Essa insatisfação e os contínuos escândalos envolvendo o seguro levaram o governo Bolsonaro a propor, em 2019, a extinção do DPVAT por meio de uma medida provisória. No entanto, esta iniciativa foi barrada pelo ministro Edson Fachin, que alegou que a extinção não poderia ser feita por medida provisória, mas por lei complementar. Após a decisão do STF, o Conselho Nacional de Seguros Privados (CNSP), vinculado ao Ministério da Economia, editou uma resolução que reduzia drasticamente os valores pagos pelos proprietários de veículos para o DPVAT.
A justificativa para a redução foi a existência de um fundo acumulado pela Seguradora Líder de cerca de R$ 5,8 bilhões, que excedia o necessário para o pagamento de indenizações. O ministro Dias Toffoli, presidente do STF na época, suspendeu a resolução do CNSP em resposta a uma ação movida pela Seguradora Líder. Toffoli considerou que a medida do CNSP era um "subterfúgio" para esvaziar a decisão anterior do STF que havia barrado a extinção do DPVAT.
O papel dos bancos
Em 2018, o delegado da Polícia Federal Marcelo Freitas, responsável pela Operação Tempo de Despertar, denunciou durante um podcast que a reserva financeira de aproximadamente R$ 9 bilhões do Seguro DPVAT, gerida pela Seguradora Líder, estava sendo sistematicamente utilizada para beneficiar grandes instituições financeiras. Segundo Freitas, bancos como Bradesco, Banco do Brasil (em parceria com a MAPFRE), Itaú, Caixa Econômica Federal e Porto Seguro aplicavam os recursos no mercado financeiro, garantindo lucros significativos por meio dessas operações.
De acordo com o delegado, essa prática subvertia a finalidade original do DPVAT, que deveria priorizar a proteção financeira de vítimas de acidentes de trânsito e garantir o pagamento de indenizações de maneira eficiente e transparente. Em vez disso, os bancos remuneravam a Seguradora Líder com taxas extremamente baixas, inferiores a 2%, ao mesmo tempo em que utilizavam os recursos para realizar empréstimos à população, cobrando juros mensais que variavam entre 4% e 5%. Esse ciclo permitia que instituições financeiras multiplicassem seus ganhos, enquanto o fundo do DPVAT era mantido em uma lógica de baixa eficiência.
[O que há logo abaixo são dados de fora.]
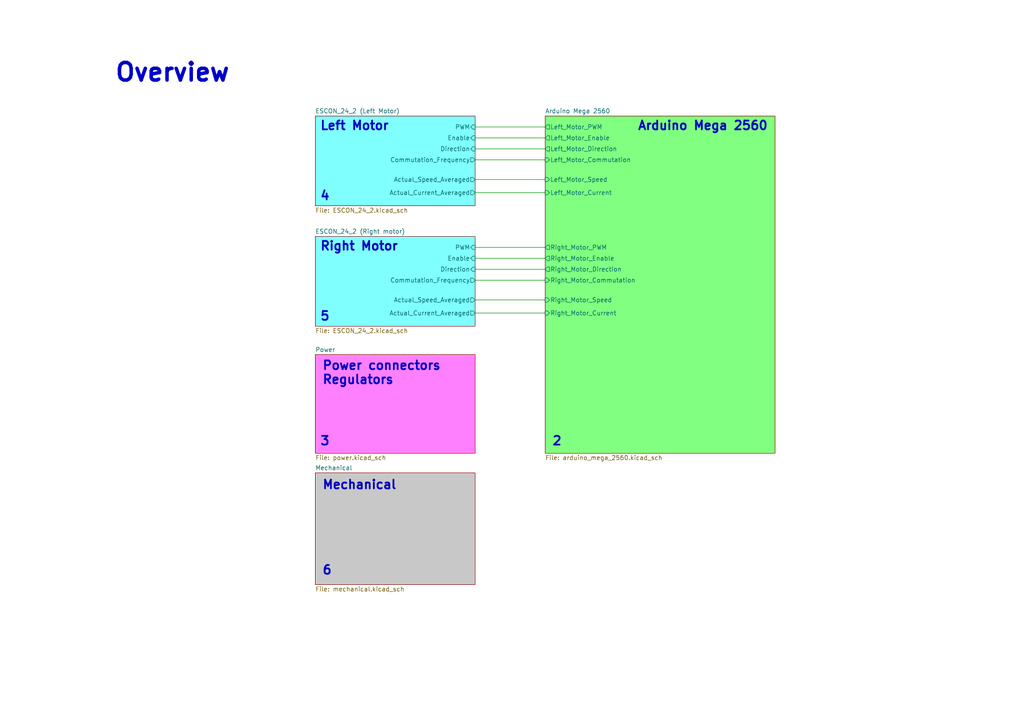
<source format=kicad_sch>
(kicad_sch (version 20230121) (generator eeschema)

  (uuid d872370b-3280-4997-8232-745d499922cf)

  (paper "A4")

  (title_block
    (title "Arduino Mega 2560 ESCON 24/2 MB Shield")
    (date "2023-04-10")
    (company "Team Goombot")
    (comment 2 "Author: Vincent Nguyen")
  )

  


  (wire (pts (xy 137.795 36.83) (xy 158.115 36.83))
    (stroke (width 0) (type default))
    (uuid 04eb65a4-4011-4cde-9912-6ec09d17173c)
  )
  (wire (pts (xy 137.795 52.07) (xy 158.115 52.07))
    (stroke (width 0) (type default))
    (uuid 0a7aa5c0-6871-47ad-b80f-0200afd6ac86)
  )
  (wire (pts (xy 137.795 40.005) (xy 158.115 40.005))
    (stroke (width 0) (type default))
    (uuid 2f7fe259-6629-4108-805c-ed79bb50ce7e)
  )
  (wire (pts (xy 137.795 74.93) (xy 158.115 74.93))
    (stroke (width 0) (type default))
    (uuid 35c859e5-1154-4f81-8aa8-398a2a40ded5)
  )
  (wire (pts (xy 137.795 86.995) (xy 158.115 86.995))
    (stroke (width 0) (type default))
    (uuid 6defe400-d21f-433a-9ae6-e2b0d3285cc6)
  )
  (wire (pts (xy 137.795 90.805) (xy 158.115 90.805))
    (stroke (width 0) (type default))
    (uuid 78e35152-767b-4811-8e8f-944a44645950)
  )
  (wire (pts (xy 137.795 78.105) (xy 158.115 78.105))
    (stroke (width 0) (type default))
    (uuid 97232750-13dc-43b2-bd37-1dd4b15ea790)
  )
  (wire (pts (xy 137.795 55.88) (xy 158.115 55.88))
    (stroke (width 0) (type default))
    (uuid be0ce282-3022-4ad8-b300-80f4700cf543)
  )
  (wire (pts (xy 137.795 71.755) (xy 158.115 71.755))
    (stroke (width 0) (type default))
    (uuid c1dcef9d-5306-44f9-af3c-84aae607d87d)
  )
  (wire (pts (xy 137.795 81.28) (xy 158.115 81.28))
    (stroke (width 0) (type default))
    (uuid e2ef284b-c7db-4c2d-955e-ed2096c02504)
  )
  (wire (pts (xy 137.795 46.355) (xy 158.115 46.355))
    (stroke (width 0) (type default))
    (uuid ede00b90-9969-4ba5-a919-887b225a0e96)
  )
  (wire (pts (xy 137.795 43.18) (xy 158.115 43.18))
    (stroke (width 0) (type default))
    (uuid f66d8536-125f-4409-89cd-c17b53e51515)
  )

  (text "4" (at 92.71 58.42 0)
    (effects (font (size 2.54 2.54) bold) (justify left bottom) (href "#4"))
    (uuid 02300830-724f-46e3-8e06-648acf43e126)
  )
  (text "Mechanical" (at 93.345 142.24 0)
    (effects (font (size 2.54 2.54) (thickness 0.508) bold) (justify left bottom))
    (uuid 2532116e-9721-4db7-b66a-ae9aa6eee123)
  )
  (text "Overview" (at 33.02 24.13 0)
    (effects (font (size 5.08 5.08) (thickness 1.016) bold) (justify left bottom))
    (uuid 2d897b26-ba0f-484c-af5d-cc8a2c5a0567)
  )
  (text "2" (at 160.02 129.54 0)
    (effects (font (size 2.54 2.54) bold) (justify left bottom) (href "#2"))
    (uuid 4167d7f5-262b-4a59-b1ad-55cbc116f556)
  )
  (text "Right Motor" (at 92.71 73.025 0)
    (effects (font (size 2.54 2.54) (thickness 0.508) bold) (justify left bottom))
    (uuid 61af9d65-6cff-4762-b8f6-c66d62aff4c5)
  )
  (text "6" (at 93.345 167.005 0)
    (effects (font (size 2.54 2.54) bold) (justify left bottom) (href "#6"))
    (uuid 8d0fc6b5-4a8f-4cb0-b836-602a593092ae)
  )
  (text "Arduino Mega 2560" (at 222.885 38.1 0)
    (effects (font (size 2.54 2.54) (thickness 0.508) bold) (justify right bottom))
    (uuid 8e5c9533-5cac-4128-b79f-fb5fe4bd1218)
  )
  (text "Left Motor" (at 92.71 38.1 0)
    (effects (font (size 2.54 2.54) (thickness 0.508) bold) (justify left bottom))
    (uuid 980f6f80-6e43-484c-82c8-f3840d7dd59e)
  )
  (text "3" (at 92.71 129.54 0)
    (effects (font (size 2.54 2.54) bold) (justify left bottom) (href "#3"))
    (uuid c7a9ba0d-23af-4deb-ab83-c39dbf86aafc)
  )
  (text "Power connectors\nRegulators" (at 93.345 111.76 0)
    (effects (font (size 2.54 2.54) (thickness 0.508) bold) (justify left bottom))
    (uuid e088d4b5-b2c0-4223-bbaf-608d88a50b93)
  )
  (text "5" (at 92.71 93.345 0)
    (effects (font (size 2.54 2.54) bold) (justify left bottom) (href "#5"))
    (uuid f0499889-d7e7-4066-9be1-181971818459)
  )

  (sheet (at 91.44 68.58) (size 46.355 26.035) (fields_autoplaced)
    (stroke (width 0.1524) (type solid))
    (fill (color 128 255 255 1.0000))
    (uuid 238f5ca3-a513-46bc-a9be-9d9f96df6b3c)
    (property "Sheetname" "ESCON_24_2 (Right motor)" (at 91.44 67.8684 0)
      (effects (font (size 1.27 1.27)) (justify left bottom))
    )
    (property "Sheetfile" "ESCON_24_2.kicad_sch" (at 91.44 95.1996 0)
      (effects (font (size 1.27 1.27)) (justify left top))
    )
    (pin "Enable" input (at 137.795 74.93 0)
      (effects (font (size 1.27 1.27)) (justify right))
      (uuid 3b605c62-a242-4ab9-b5f5-7f53f846ebbb)
    )
    (pin "Direction" input (at 137.795 78.105 0)
      (effects (font (size 1.27 1.27)) (justify right))
      (uuid 822f5fef-a305-4076-bd24-1467d8974347)
    )
    (pin "Actual_Speed_Averaged" output (at 137.795 86.995 0)
      (effects (font (size 1.27 1.27)) (justify right))
      (uuid b10d4745-a8e4-46df-94f6-ac8db55c1714)
    )
    (pin "PWM" input (at 137.795 71.755 0)
      (effects (font (size 1.27 1.27)) (justify right))
      (uuid 6cec98ff-e326-44c6-8e69-6fee40fd1d0f)
    )
    (pin "Commutation_Frequency" output (at 137.795 81.28 0)
      (effects (font (size 1.27 1.27)) (justify right))
      (uuid 38a7f496-3984-4bf0-a33b-eb2326607daf)
    )
    (pin "Actual_Current_Averaged" output (at 137.795 90.805 0)
      (effects (font (size 1.27 1.27)) (justify right))
      (uuid 56b846a9-1845-4301-a476-09aea6e3e3a5)
    )
    (instances
      (project "Arduino_motor_shield"
        (path "/d872370b-3280-4997-8232-745d499922cf" (page "5"))
      )
    )
  )

  (sheet (at 91.44 102.87) (size 46.355 28.575) (fields_autoplaced)
    (stroke (width 0.1524) (type solid))
    (fill (color 255 128 255 1.0000))
    (uuid 4d9fabea-dc2c-4a52-9732-6ccfed94ceb2)
    (property "Sheetname" "Power" (at 91.44 102.1584 0)
      (effects (font (size 1.27 1.27)) (justify left bottom))
    )
    (property "Sheetfile" "power.kicad_sch" (at 91.44 132.0296 0)
      (effects (font (size 1.27 1.27)) (justify left top))
    )
    (instances
      (project "Arduino_motor_shield"
        (path "/d872370b-3280-4997-8232-745d499922cf" (page "3"))
      )
    )
  )

  (sheet (at 91.44 33.655) (size 46.355 26.035) (fields_autoplaced)
    (stroke (width 0.1524) (type solid))
    (fill (color 128 255 255 1.0000))
    (uuid 7b96312a-d89e-4b5d-a21c-b861677e400c)
    (property "Sheetname" "ESCON_24_2 (Left Motor)" (at 91.44 32.9434 0)
      (effects (font (size 1.27 1.27)) (justify left bottom))
    )
    (property "Sheetfile" "ESCON_24_2.kicad_sch" (at 91.44 60.2746 0)
      (effects (font (size 1.27 1.27)) (justify left top))
    )
    (pin "Enable" input (at 137.795 40.005 0)
      (effects (font (size 1.27 1.27)) (justify right))
      (uuid 36504593-102b-43e7-8c17-f950319cf0da)
    )
    (pin "Direction" input (at 137.795 43.18 0)
      (effects (font (size 1.27 1.27)) (justify right))
      (uuid 996a72dd-1303-4a4d-9415-89a162cb31ff)
    )
    (pin "Actual_Speed_Averaged" output (at 137.795 52.07 0)
      (effects (font (size 1.27 1.27)) (justify right))
      (uuid dfa06e0a-57fc-47f2-8867-29dcefd8558c)
    )
    (pin "PWM" input (at 137.795 36.83 0)
      (effects (font (size 1.27 1.27)) (justify right))
      (uuid 37e63d32-5201-43f7-87f1-beeb4b0ee43d)
    )
    (pin "Commutation_Frequency" output (at 137.795 46.355 0)
      (effects (font (size 1.27 1.27)) (justify right))
      (uuid ab6f9ed5-4bf3-478b-8b4f-47ab943e57b2)
    )
    (pin "Actual_Current_Averaged" output (at 137.795 55.88 0)
      (effects (font (size 1.27 1.27)) (justify right))
      (uuid bdeef3fc-5e31-497a-8ca3-30125dec56b1)
    )
    (instances
      (project "Arduino_motor_shield"
        (path "/d872370b-3280-4997-8232-745d499922cf" (page "4"))
      )
    )
  )

  (sheet (at 91.44 137.16) (size 46.355 32.385) (fields_autoplaced)
    (stroke (width 0.1524) (type solid))
    (fill (color 200 200 200 1.0000))
    (uuid 8b89d339-e00b-48c3-a2f5-454c562f0427)
    (property "Sheetname" "Mechanical" (at 91.44 136.4484 0)
      (effects (font (size 1.27 1.27)) (justify left bottom))
    )
    (property "Sheetfile" "mechanical.kicad_sch" (at 91.44 170.1296 0)
      (effects (font (size 1.27 1.27)) (justify left top))
    )
    (instances
      (project "Arduino_motor_shield"
        (path "/d872370b-3280-4997-8232-745d499922cf" (page "6"))
      )
    )
  )

  (sheet (at 158.115 33.655) (size 66.675 97.79) (fields_autoplaced)
    (stroke (width 0.1524) (type solid))
    (fill (color 128 255 128 1.0000))
    (uuid f866a988-0cf0-4f29-a28a-dc0cc75b6c26)
    (property "Sheetname" "Arduino Mega 2560" (at 158.115 32.9434 0)
      (effects (font (size 1.27 1.27)) (justify left bottom))
    )
    (property "Sheetfile" "arduino_mega_2560.kicad_sch" (at 158.115 132.0296 0)
      (effects (font (size 1.27 1.27)) (justify left top))
    )
    (pin "Left_Motor_Direction" output (at 158.115 43.18 180)
      (effects (font (size 1.27 1.27)) (justify left))
      (uuid 62c50714-1bd8-4b7e-aaca-56cd192948d9)
    )
    (pin "Left_Motor_PWM" output (at 158.115 36.83 180)
      (effects (font (size 1.27 1.27)) (justify left))
      (uuid d2094053-4417-4a36-bdcf-952386fd0785)
    )
    (pin "Left_Motor_Enable" output (at 158.115 40.005 180)
      (effects (font (size 1.27 1.27)) (justify left))
      (uuid ee1e061b-a543-4e4c-812a-7887613ca43c)
    )
    (pin "Left_Motor_Speed" input (at 158.115 52.07 180)
      (effects (font (size 1.27 1.27)) (justify left))
      (uuid d283117c-7984-4092-890c-988d70f89ad4)
    )
    (pin "Left_Motor_Current" input (at 158.115 55.88 180)
      (effects (font (size 1.27 1.27)) (justify left))
      (uuid d11a9978-1c27-4e2b-9a56-f79d1555054a)
    )
    (pin "Left_Motor_Commutation" input (at 158.115 46.355 180)
      (effects (font (size 1.27 1.27)) (justify left))
      (uuid 172b9ae2-b71b-4134-880a-83e408c0ca59)
    )
    (pin "Right_Motor_Enable" output (at 158.115 74.93 180)
      (effects (font (size 1.27 1.27)) (justify left))
      (uuid 35fc256d-1f0a-4dd1-b6c7-9aac74b6b107)
    )
    (pin "Right_Motor_Direction" output (at 158.115 78.105 180)
      (effects (font (size 1.27 1.27)) (justify left))
      (uuid d78258ca-ebb9-4bf0-a1c9-a022b7520ce8)
    )
    (pin "Right_Motor_PWM" output (at 158.115 71.755 180)
      (effects (font (size 1.27 1.27)) (justify left))
      (uuid d126e693-ad95-4380-9739-c1050b956028)
    )
    (pin "Right_Motor_Commutation" input (at 158.115 81.28 180)
      (effects (font (size 1.27 1.27)) (justify left))
      (uuid 5312aba8-00c8-4b53-bf9f-700076927c49)
    )
    (pin "Right_Motor_Speed" input (at 158.115 86.995 180)
      (effects (font (size 1.27 1.27)) (justify left))
      (uuid 62b26617-bfa1-4a79-a5e6-bbddcbde4c97)
    )
    (pin "Right_Motor_Current" input (at 158.115 90.805 180)
      (effects (font (size 1.27 1.27)) (justify left))
      (uuid 0224b6b0-369c-4263-a12b-f1624f7d0c20)
    )
    (instances
      (project "Arduino_motor_shield"
        (path "/d872370b-3280-4997-8232-745d499922cf" (page "2"))
      )
    )
  )

  (sheet_instances
    (path "/" (page "1"))
  )
)

</source>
Freitas apontou que essa dinâmica colocava a Seguradora Líder em posição de "bode expiatório", desviando o foco das grandes instituições financeiras que operavam nos bastidores. Embora a Seguradora Líder estivesse sob os holofotes das investigações por ser a administradora direta do fundo, as grandes corporações financeiras que lucravam com o modelo de gestão escapavam de investigações aprofundadas ou responsabilizações legais.